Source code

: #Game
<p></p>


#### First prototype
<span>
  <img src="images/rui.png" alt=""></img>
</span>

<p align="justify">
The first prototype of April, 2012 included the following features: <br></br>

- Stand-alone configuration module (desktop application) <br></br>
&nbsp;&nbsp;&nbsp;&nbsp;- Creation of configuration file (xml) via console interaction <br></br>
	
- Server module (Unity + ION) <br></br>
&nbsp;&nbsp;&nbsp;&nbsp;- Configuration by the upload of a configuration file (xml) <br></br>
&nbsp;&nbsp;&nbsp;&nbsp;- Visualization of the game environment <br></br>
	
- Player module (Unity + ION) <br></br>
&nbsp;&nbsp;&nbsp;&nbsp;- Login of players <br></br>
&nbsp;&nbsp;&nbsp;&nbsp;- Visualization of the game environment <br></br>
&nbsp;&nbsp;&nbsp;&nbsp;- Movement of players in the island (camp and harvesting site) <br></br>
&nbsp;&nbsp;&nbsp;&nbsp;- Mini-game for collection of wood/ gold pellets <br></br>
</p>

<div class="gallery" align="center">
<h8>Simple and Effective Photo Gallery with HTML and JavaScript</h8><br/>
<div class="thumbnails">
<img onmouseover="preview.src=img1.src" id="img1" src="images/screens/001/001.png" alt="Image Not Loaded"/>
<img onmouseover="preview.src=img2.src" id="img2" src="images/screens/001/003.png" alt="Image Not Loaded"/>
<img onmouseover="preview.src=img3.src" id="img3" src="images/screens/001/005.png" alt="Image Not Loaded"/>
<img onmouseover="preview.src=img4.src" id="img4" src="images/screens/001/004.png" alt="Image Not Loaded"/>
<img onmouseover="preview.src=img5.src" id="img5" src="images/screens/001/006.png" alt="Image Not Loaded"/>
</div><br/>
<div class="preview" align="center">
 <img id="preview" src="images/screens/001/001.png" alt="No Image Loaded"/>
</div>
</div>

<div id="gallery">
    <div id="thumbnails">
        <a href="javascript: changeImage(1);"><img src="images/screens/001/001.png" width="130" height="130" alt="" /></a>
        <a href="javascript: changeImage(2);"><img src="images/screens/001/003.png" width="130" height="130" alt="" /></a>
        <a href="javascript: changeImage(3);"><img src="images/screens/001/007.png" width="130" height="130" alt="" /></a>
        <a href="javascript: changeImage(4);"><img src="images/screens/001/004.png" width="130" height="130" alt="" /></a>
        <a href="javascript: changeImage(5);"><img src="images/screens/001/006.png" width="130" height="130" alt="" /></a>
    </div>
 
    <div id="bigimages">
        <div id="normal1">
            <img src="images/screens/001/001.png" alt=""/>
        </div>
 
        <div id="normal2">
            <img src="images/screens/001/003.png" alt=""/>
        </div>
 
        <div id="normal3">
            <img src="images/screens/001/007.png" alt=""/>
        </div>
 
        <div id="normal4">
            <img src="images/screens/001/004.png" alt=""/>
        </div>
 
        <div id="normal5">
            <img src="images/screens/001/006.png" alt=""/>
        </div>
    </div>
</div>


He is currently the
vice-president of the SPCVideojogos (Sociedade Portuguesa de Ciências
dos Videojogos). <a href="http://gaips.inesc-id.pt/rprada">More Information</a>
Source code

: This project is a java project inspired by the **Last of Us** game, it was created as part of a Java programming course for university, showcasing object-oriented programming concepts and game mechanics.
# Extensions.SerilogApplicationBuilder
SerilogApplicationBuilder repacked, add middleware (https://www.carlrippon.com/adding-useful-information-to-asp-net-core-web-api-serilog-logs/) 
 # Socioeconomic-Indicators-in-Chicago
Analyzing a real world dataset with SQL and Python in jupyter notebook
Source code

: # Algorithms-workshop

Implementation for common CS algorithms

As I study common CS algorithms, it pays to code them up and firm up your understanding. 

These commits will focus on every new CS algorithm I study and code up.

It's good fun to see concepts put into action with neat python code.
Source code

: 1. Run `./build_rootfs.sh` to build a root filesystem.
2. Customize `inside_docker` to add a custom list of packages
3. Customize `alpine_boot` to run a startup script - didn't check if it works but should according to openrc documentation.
---
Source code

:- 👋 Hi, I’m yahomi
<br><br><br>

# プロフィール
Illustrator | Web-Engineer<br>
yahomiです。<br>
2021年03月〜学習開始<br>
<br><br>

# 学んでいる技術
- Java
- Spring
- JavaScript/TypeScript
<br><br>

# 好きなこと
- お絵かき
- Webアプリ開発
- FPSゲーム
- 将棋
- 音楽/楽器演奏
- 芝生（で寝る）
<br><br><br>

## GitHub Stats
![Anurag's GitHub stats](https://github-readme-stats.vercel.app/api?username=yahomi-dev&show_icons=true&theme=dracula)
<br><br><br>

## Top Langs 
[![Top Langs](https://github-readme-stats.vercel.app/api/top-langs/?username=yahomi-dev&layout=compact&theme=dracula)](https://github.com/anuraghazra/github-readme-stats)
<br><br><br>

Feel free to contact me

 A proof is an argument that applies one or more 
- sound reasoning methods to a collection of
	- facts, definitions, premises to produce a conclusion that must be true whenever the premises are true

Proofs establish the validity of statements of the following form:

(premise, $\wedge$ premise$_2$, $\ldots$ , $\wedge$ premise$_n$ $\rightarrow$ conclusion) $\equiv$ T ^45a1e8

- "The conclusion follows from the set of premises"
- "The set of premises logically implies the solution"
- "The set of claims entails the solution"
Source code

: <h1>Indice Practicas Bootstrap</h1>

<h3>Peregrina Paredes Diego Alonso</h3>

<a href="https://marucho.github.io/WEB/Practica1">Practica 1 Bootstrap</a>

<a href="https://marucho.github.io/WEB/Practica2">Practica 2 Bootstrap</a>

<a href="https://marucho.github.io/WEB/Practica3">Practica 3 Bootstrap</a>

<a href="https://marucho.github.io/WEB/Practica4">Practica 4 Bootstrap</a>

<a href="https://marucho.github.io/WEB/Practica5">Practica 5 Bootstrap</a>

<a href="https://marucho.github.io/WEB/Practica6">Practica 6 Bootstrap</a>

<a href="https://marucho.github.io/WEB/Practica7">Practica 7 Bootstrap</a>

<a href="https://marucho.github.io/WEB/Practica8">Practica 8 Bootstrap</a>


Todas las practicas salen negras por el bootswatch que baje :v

Exercise: Locate each line in the entries above that contains the string "true" and copy those lines in full.

Answer to the problem:
![Anurag's GitHub stats](https://github-readme-stats.vercel.app/api?username=yahomi-dev&show_icons=true&theme=dracula)
	- facts, definitions, premises to produce a conclusion that must be true whenever the premises are true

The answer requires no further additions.